FIA president defends 'fair' Red Bull budget cap penalty

Mohammed Bin Sulayem (UAE) FIA President with Jo Bauer (GER) FIA Delegate (Right). 17.11.2022. Formula 1 World Championship, Rd 22, Abu Dhabi Grand Prix, Yas Marina Circuit, Abu Dhabi, Preparation
© XPB 

The FIA has defended the penalty it handed down to Red Bull Racing for breaching the sport's new budget cap in 2021.

The team was fined $7 million and also loses ten per cent of its annual wind tunnel time which will impact future development. But rival team bosses said that the sanction was too lenient.

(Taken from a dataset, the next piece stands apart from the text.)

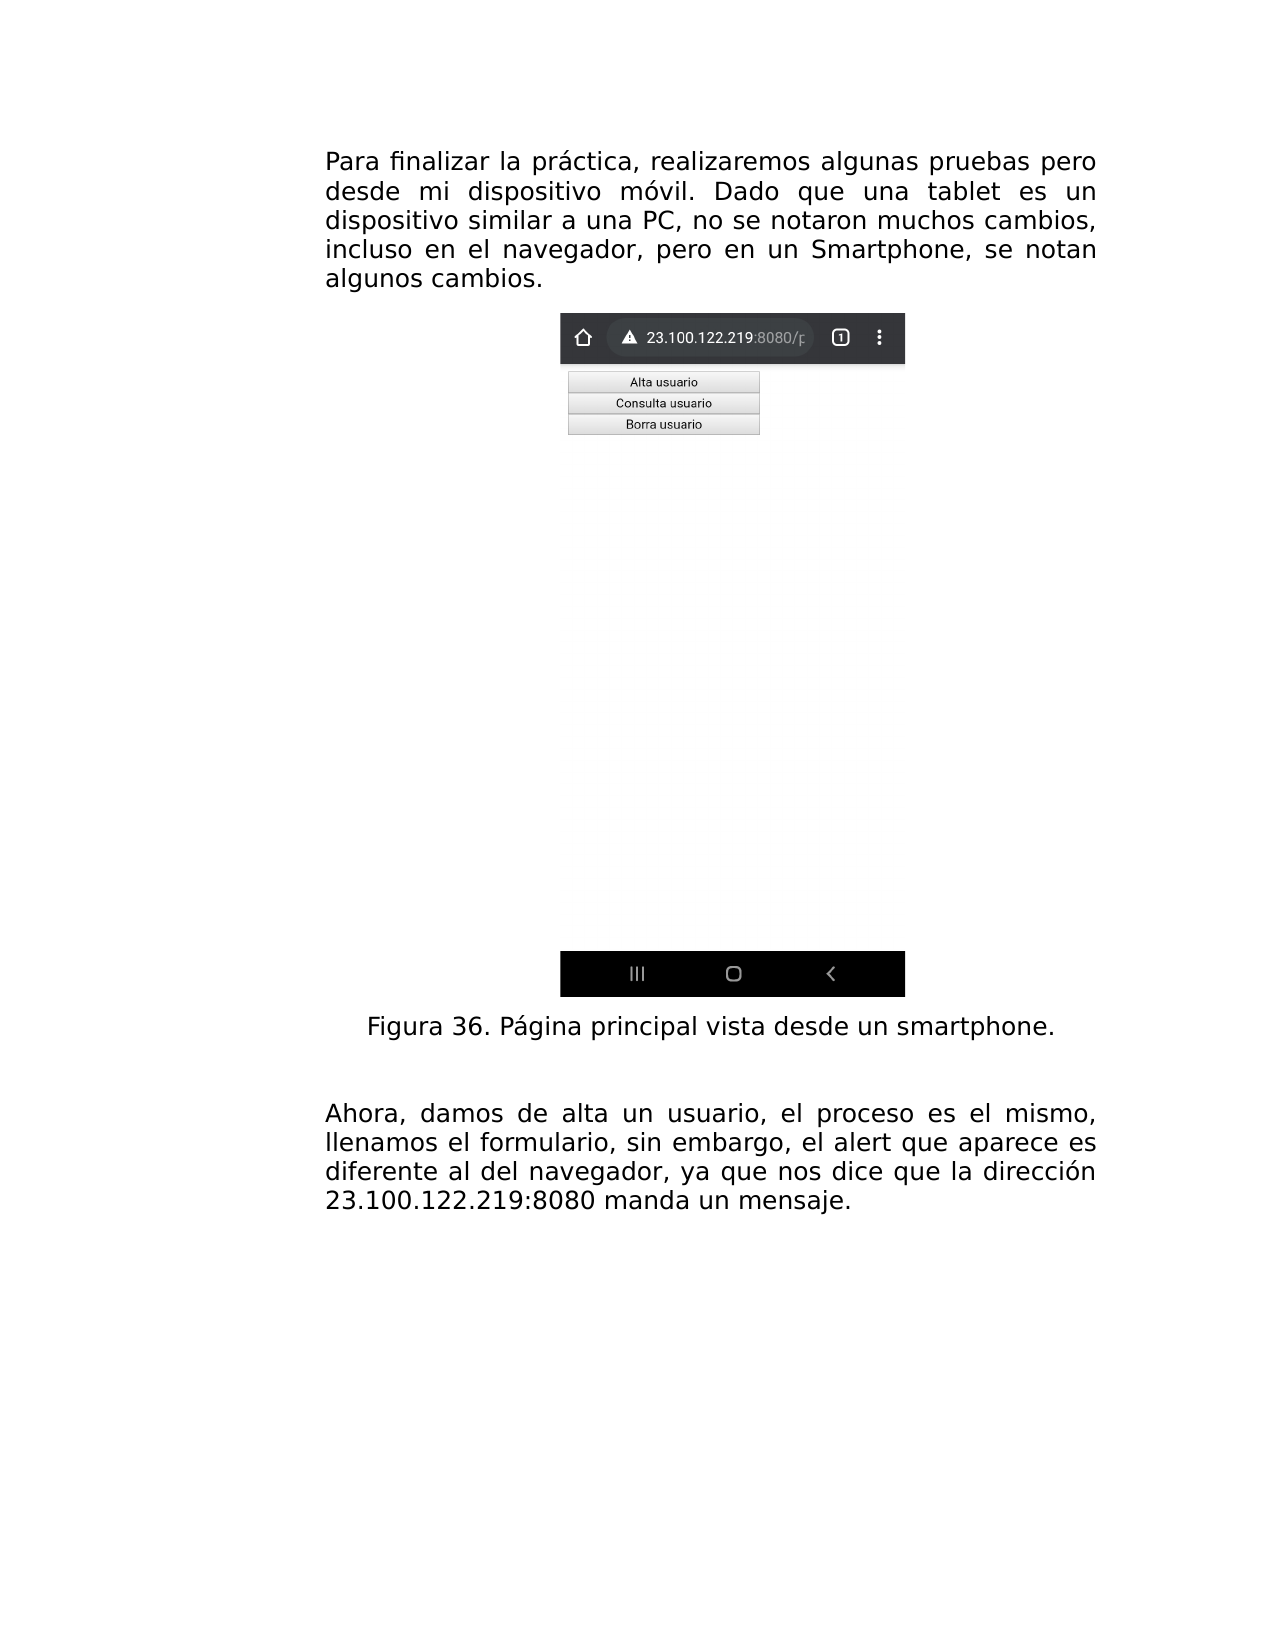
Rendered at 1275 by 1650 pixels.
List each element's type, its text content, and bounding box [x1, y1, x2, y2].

There had been speculation that Red Bull could lose points, possibly jeopardising Max Vverstappen's maiden world title, but the penalty left the championship standings unaffected.

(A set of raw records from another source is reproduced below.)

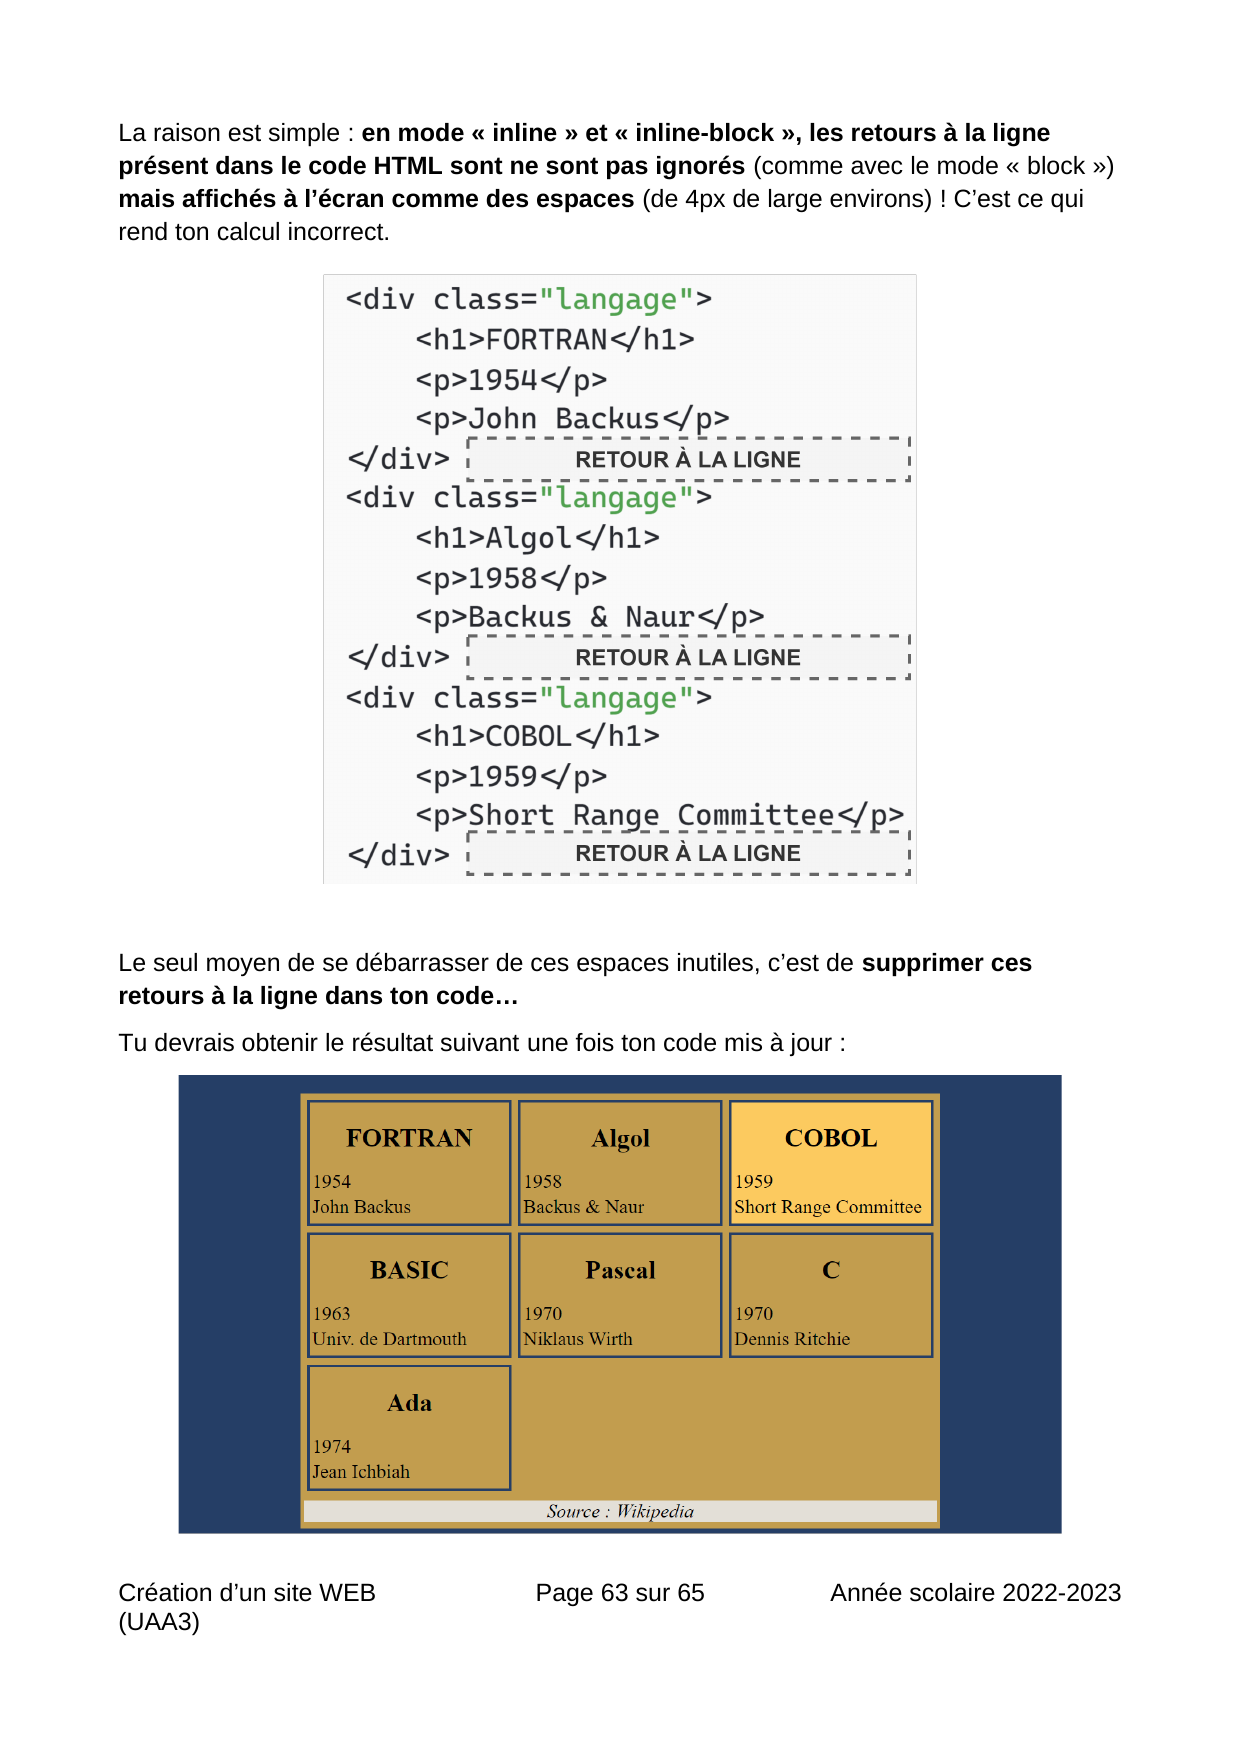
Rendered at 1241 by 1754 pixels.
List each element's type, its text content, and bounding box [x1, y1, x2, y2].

text La raison est simple : en mode « inline » et « inline-block », les retours à la ligne présent dans le code HTML sont ne sont pas ignorés (comme avec le mode « block ») mais affichés à l’écran comme des espaces (de 4px de large environs) ! C’est ce qui rend ton calcul incorrect. [118, 118, 1122, 246]
picture [178, 1075, 1062, 1534]
picture [313, 264, 928, 896]
text Le seul moyen de se débarrasser de ces espaces inutiles, c’est de supprimer ces retours à la ligne dans ton code… [118, 948, 1122, 1009]
text Tu devrais obtenir le résultat suivant une fois ton code mis à jour : [118, 1028, 1122, 1057]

Red Bull was the only team to be found to have exceeded the cap in its first year. Williams received a $25,000 fine for missing a filing deadline, while Aston Martin was fined $450,000 for 12 cases of “incorrectly excluded and/or adjusted costs."

FIA president Mohammed Ben Sulayem insisted that the governing body had got it right, despite other teams being unhappy with what was finally handed down.

“We learned a lot and a big review is going into it," he told "Who knows in the first year what is going to be the outcome? We didn't even expect it.

“If you look at the other teams, they will say we have been light on them. And the penalty? Some of them want them to be hanged and they want to see blood.

"The [penalised] teams themselves see it as huge on them, so where do you draw that?" he commented. "We have to be fair also. Do we want to get rid of them, or do we want them to be straightened up and not do it?"

Ben Sulayem did acknowledge that the review process could be speeded up and be resolved much earlier in the year in future.

“The only thing I would say is what we did in September/October, it should be done early,” he said. “But as the first year we learned a lot from it and we're still learning, so it is better to come in May; not in October.”

To achieve this, Ben Sulayem say that the FIA will need to boost the number of staff charged with enforcing the sport's financial rules.

“The financial regulation has been the first year; policing it is very hard,” he noted. “That's why we have discussed also employees: three more in the financial side, three more in the chassis and the PU.

“If you don't have the manpower and the proper people to police it, what's the use of having this regulation?" he argued. "So more recruitment is coming ahead.

"I believe that there was a balance between finance and also the sporting penalties there.”